Reuters reported that the Anglo-Dutch supermajor has been winding down some of its onshore operations to focus on offshore and deepwater drilling. The sales follow similar divestments over the past two years.
The Nigerian government, which is trying to increase ownership of oil blocks by local companies, has encouraged such deals.
“SPDC (Shell Petroleum Development Corporation) is working towards the potential divestment of OMLs 30, 34 and 40,” spokesman Tony Okonedo told the news wire.
He declined to comment on any negotiations or whether an offer had already been made for them.
Shell’s onshore facilities are plagued with problems such as militancy and rampant oil theft, but Okonedo insisted there was no link between this and the divestments.
“We will continue to look at opportunities to rationalise our portfolio,” he said. “This is not Shell leaving Nigeria but rather a refocusing aimed at strengthening our long-term position in country.”

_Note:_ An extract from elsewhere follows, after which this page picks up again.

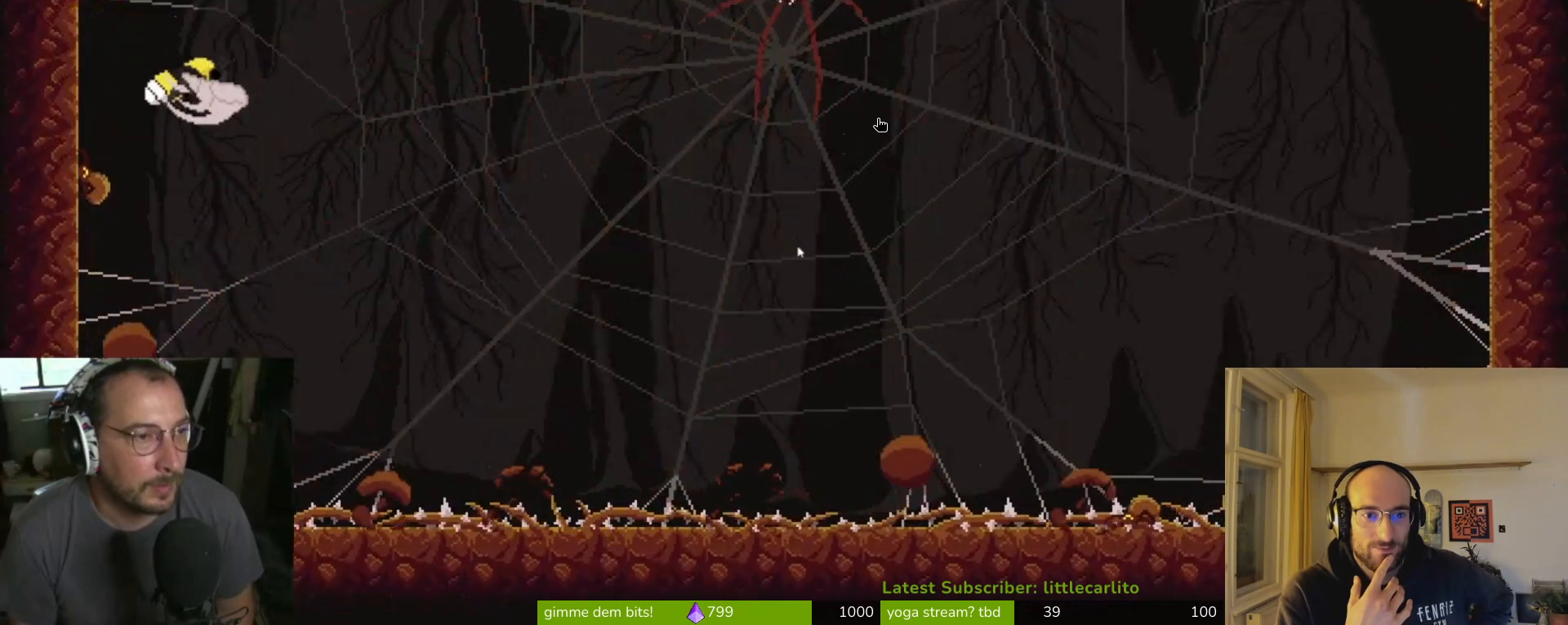
{"buttons": [], "left_stick": "center", "events": [[67, "left_stick", "up"], [233, "SQUARE", "down"], [233, "left_stick", "up-left"], [300, "SQUARE", "up"], [333, "left_stick", "down-left"], [400, "SQUARE", "down"], [400, "left_stick", "center"], [433, "SQUARE", "up"]]}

Last year Shell sold its 30% stake in Nigerian onshore oil block OML 42 to local consortium Neconde Energy, which includes Nestoil Group, Aries E&P Company Limited, VP Global and Poland’s Kulczyk Oil Ventures, for $390 million.
Shell has also divested its 30% stake in block OML 26 to First Hydrocarbon Nigeria, which is part-owned by Afren, for $98 million in the same year.
In 2010 it assigned three blocks, OML 4, 38 and 41, to Seplat Petroleum, Okonedo said.